■ **Given records**
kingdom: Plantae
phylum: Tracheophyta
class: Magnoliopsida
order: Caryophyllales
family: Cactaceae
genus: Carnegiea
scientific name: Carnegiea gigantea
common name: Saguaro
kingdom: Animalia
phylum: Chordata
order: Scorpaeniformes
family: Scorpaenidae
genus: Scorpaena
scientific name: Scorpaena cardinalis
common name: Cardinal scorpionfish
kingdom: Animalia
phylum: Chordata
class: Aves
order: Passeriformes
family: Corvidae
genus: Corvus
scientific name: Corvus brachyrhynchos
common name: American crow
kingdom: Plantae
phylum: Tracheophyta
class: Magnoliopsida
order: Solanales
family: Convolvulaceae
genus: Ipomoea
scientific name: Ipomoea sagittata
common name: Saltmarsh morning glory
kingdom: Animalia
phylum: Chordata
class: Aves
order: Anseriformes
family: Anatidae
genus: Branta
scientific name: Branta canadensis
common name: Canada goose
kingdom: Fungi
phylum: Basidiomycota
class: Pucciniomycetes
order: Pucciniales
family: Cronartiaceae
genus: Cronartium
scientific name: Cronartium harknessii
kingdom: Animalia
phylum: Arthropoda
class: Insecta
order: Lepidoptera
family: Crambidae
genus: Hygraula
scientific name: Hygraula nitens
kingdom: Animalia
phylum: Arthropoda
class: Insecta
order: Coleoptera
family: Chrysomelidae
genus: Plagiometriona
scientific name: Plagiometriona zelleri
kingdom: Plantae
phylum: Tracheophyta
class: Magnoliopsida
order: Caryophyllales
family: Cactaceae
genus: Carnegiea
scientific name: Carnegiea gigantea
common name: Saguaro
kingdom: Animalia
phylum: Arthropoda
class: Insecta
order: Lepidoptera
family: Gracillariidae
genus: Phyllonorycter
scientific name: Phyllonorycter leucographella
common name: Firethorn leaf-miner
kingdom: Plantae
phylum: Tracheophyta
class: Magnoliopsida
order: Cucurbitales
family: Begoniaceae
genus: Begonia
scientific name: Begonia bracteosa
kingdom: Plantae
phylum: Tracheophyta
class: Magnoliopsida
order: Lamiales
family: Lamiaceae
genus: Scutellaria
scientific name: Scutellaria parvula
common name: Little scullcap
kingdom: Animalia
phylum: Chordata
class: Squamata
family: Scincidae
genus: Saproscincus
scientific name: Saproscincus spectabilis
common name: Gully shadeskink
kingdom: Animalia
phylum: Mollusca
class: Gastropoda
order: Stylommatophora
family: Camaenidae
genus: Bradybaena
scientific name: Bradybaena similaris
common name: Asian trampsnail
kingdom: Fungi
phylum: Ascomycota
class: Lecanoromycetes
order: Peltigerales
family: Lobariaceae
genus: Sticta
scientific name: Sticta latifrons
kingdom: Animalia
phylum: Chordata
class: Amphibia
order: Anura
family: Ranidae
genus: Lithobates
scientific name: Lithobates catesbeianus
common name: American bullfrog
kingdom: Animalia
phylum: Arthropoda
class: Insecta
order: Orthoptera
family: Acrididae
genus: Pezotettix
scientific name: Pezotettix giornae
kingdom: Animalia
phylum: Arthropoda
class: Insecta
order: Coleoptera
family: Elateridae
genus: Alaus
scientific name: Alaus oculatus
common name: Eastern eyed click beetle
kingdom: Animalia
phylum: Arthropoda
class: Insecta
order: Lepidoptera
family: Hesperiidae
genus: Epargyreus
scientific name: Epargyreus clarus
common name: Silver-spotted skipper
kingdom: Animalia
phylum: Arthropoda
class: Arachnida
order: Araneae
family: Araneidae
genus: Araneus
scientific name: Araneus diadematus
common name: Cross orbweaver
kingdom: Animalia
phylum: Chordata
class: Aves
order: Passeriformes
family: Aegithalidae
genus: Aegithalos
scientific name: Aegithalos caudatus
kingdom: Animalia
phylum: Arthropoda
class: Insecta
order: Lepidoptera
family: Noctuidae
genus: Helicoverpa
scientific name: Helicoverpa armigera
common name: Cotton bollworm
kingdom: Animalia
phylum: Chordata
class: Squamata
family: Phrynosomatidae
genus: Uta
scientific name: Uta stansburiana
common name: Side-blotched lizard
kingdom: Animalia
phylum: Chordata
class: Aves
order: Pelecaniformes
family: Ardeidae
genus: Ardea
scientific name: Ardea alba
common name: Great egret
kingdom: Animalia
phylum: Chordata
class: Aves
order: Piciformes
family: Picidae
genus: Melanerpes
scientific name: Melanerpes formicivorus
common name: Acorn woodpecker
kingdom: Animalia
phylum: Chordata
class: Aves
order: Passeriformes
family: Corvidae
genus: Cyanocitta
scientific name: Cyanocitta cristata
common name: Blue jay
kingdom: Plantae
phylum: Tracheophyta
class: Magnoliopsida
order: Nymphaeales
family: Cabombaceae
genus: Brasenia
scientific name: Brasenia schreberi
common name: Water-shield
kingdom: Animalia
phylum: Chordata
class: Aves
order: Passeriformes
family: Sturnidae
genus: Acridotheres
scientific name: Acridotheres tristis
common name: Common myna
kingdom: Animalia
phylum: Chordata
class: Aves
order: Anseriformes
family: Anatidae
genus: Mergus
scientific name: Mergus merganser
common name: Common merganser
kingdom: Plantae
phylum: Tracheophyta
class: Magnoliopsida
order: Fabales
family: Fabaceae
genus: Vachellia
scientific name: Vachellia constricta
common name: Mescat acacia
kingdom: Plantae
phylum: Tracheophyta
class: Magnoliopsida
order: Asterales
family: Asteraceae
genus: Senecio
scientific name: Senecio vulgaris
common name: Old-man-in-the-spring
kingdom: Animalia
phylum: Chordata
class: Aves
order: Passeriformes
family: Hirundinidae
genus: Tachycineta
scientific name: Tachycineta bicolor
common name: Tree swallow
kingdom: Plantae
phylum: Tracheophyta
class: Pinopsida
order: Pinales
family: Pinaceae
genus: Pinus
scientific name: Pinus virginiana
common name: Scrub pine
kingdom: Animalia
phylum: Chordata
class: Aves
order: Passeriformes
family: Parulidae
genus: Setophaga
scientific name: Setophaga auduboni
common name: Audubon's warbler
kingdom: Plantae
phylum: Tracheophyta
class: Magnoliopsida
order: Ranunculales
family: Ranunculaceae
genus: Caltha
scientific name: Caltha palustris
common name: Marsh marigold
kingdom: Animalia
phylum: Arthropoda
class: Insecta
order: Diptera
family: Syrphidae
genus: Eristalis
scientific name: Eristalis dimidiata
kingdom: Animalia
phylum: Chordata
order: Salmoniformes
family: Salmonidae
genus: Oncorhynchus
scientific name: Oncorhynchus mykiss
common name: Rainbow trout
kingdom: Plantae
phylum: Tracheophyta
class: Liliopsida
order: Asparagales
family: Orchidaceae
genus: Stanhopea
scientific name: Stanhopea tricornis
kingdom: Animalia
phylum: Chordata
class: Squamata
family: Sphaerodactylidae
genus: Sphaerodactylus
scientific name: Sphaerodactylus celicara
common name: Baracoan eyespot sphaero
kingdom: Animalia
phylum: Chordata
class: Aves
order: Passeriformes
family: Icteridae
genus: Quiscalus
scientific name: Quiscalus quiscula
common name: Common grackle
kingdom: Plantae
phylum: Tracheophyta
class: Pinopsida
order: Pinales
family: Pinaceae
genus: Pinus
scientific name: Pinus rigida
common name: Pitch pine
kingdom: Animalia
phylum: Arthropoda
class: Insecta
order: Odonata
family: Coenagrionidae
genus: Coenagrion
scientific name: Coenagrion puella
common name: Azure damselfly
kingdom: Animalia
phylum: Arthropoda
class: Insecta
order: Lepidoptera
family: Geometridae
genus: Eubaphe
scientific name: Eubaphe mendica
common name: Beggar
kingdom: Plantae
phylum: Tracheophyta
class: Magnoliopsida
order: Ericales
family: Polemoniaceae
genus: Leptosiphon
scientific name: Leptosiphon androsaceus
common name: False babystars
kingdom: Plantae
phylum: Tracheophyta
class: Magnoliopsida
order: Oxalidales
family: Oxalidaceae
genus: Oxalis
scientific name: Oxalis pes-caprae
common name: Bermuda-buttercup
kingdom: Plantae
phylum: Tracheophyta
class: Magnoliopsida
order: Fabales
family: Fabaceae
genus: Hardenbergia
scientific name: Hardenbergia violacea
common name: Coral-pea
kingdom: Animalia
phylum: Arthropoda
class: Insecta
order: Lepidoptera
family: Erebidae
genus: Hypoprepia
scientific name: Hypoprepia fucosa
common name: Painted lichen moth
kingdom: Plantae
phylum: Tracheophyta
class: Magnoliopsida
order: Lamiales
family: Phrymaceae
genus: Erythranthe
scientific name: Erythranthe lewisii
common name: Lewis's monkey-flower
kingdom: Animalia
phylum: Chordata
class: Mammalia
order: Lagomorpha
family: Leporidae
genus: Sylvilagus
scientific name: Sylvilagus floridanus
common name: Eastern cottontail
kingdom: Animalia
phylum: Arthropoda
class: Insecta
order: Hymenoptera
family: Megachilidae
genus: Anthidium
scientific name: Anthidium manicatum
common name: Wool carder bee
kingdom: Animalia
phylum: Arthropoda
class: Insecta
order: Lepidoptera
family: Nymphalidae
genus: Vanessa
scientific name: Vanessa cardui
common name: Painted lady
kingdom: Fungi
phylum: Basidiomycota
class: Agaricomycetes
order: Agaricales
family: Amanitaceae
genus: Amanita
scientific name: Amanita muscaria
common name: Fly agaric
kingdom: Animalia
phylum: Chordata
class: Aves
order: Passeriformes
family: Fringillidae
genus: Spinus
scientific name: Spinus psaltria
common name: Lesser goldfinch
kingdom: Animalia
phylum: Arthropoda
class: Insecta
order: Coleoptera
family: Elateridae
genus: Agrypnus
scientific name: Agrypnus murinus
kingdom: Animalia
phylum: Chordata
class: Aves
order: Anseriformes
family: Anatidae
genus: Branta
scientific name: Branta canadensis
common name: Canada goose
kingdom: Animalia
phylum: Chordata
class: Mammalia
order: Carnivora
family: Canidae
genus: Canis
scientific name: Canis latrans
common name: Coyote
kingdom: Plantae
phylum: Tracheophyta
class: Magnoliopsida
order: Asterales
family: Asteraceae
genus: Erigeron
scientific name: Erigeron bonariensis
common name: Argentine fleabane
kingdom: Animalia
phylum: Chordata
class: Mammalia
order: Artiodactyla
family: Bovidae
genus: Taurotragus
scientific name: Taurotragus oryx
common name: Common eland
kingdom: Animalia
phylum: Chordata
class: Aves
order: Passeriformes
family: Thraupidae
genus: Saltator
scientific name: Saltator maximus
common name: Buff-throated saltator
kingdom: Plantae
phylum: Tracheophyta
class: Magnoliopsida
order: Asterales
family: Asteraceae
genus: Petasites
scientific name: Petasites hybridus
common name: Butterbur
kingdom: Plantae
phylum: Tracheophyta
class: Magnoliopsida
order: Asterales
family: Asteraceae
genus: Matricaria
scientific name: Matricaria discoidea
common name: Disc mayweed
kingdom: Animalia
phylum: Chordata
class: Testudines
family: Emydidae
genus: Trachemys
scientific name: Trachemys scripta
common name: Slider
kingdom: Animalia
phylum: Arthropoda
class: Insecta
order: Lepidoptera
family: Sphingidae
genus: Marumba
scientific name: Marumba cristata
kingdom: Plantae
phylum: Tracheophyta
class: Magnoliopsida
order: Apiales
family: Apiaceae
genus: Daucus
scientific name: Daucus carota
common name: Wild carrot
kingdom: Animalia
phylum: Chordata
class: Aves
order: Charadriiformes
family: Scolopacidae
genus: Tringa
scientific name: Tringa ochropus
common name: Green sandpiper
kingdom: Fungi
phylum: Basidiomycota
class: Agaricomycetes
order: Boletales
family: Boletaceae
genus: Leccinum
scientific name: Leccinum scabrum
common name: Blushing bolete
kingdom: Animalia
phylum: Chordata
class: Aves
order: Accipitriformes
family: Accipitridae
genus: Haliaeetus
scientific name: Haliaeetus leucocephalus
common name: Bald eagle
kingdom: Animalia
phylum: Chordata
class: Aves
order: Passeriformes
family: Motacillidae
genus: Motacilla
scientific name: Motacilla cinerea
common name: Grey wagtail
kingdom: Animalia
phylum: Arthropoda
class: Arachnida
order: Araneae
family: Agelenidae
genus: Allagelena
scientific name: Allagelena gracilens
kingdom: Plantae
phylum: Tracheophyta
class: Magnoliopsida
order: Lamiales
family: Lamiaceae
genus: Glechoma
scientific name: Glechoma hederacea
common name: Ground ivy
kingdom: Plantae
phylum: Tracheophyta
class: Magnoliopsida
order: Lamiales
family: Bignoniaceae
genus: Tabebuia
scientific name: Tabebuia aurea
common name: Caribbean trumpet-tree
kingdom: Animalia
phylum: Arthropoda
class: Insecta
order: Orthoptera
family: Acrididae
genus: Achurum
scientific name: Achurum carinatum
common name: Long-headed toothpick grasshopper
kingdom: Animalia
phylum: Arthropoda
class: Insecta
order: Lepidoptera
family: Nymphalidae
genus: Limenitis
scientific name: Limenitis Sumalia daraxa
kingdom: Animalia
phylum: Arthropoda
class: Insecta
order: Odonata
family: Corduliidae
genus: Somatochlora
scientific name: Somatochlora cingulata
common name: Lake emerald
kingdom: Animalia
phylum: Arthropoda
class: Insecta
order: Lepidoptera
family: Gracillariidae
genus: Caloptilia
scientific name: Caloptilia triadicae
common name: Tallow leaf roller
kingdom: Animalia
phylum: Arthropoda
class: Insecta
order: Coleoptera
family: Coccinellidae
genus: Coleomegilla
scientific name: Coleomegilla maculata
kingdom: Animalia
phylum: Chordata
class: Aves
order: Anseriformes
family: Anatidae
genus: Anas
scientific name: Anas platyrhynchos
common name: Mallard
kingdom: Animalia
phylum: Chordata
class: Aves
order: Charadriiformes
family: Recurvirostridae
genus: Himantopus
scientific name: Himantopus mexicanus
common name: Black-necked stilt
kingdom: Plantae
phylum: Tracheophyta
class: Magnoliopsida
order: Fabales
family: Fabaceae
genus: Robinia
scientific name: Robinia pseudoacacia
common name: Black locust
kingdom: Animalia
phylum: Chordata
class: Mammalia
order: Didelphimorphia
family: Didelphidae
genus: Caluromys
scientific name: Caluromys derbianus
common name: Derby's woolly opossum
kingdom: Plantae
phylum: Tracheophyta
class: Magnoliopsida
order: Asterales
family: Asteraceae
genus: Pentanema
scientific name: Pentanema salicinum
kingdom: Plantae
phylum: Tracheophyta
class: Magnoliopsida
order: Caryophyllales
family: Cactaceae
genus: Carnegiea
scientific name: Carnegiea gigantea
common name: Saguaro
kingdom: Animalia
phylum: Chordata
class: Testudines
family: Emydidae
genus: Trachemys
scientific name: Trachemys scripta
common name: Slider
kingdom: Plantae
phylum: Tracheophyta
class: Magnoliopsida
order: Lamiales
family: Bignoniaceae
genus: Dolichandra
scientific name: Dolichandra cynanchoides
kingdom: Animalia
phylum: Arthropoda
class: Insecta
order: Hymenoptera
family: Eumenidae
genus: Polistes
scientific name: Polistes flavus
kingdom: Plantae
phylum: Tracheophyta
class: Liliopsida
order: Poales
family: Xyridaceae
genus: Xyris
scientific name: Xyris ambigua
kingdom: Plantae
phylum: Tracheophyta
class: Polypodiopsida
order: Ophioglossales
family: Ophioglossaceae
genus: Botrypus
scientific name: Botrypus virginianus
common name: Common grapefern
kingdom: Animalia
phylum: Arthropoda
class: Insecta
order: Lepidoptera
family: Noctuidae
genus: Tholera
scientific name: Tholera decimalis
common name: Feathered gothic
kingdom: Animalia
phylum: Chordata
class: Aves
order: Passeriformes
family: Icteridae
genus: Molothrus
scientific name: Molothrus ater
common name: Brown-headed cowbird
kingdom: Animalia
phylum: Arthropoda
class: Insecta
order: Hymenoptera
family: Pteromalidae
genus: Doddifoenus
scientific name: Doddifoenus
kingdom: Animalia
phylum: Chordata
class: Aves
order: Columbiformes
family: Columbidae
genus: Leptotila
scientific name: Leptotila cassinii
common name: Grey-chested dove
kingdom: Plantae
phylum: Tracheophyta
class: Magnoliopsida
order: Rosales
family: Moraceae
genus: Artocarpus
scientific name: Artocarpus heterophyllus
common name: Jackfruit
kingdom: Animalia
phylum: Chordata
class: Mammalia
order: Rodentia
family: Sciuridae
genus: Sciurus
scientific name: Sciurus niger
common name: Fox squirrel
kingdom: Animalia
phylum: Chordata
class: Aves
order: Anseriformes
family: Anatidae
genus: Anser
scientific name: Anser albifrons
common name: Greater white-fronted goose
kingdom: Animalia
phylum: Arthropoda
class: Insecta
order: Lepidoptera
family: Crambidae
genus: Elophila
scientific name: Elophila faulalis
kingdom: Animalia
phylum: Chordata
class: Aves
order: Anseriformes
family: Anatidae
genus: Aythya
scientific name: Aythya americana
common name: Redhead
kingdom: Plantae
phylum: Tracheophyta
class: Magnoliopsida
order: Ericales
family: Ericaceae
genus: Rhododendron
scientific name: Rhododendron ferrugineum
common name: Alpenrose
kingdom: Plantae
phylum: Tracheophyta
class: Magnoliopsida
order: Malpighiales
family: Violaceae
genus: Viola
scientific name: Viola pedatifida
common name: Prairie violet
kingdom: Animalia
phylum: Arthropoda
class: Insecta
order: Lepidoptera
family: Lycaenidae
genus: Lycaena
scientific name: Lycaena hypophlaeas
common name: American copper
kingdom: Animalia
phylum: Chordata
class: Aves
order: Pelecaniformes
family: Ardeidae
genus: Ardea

■ **Short problem**
Write out the material again from the line with "family: Salmonidae" up to and including the line with "genus: Oxalis", substituting "Latin name" for "scientific name" and leaving everything else unchanged.

■ **Completed exercise**
family: Salmonidae
genus: Oncorhynchus
Latin name: Oncorhynchus mykiss
common name: Rainbow trout
kingdom: Plantae
phylum: Tracheophyta
class: Liliopsida
order: Asparagales
family: Orchidaceae
genus: Stanhopea
Latin name: Stanhopea tricornis
kingdom: Animalia
phylum: Chordata
class: Squamata
family: Sphaerodactylidae
genus: Sphaerodactylus
Latin name: Sphaerodactylus celicara
common name: Baracoan eyespot sphaero
kingdom: Animalia
phylum: Chordata
class: Aves
order: Passeriformes
family: Icteridae
genus: Quiscalus
Latin name: Quiscalus quiscula
common name: Common grackle
kingdom: Plantae
phylum: Tracheophyta
class: Pinopsida
order: Pinales
family: Pinaceae
genus: Pinus
Latin name: Pinus rigida
common name: Pitch pine
kingdom: Animalia
phylum: Arthropoda
class: Insecta
order: Odonata
family: Coenagrionidae
genus: Coenagrion
Latin name: Coenagrion puella
common name: Azure damselfly
kingdom: Animalia
phylum: Arthropoda
class: Insecta
order: Lepidoptera
family: Geometridae
genus: Eubaphe
Latin name: Eubaphe mendica
common name: Beggar
kingdom: Plantae
phylum: Tracheophyta
class: Magnoliopsida
order: Ericales
family: Polemoniaceae
genus: Leptosiphon
Latin name: Leptosiphon androsaceus
common name: False babystars
kingdom: Plantae
phylum: Tracheophyta
class: Magnoliopsida
order: Oxalidales
family: Oxalidaceae
genus: Oxalis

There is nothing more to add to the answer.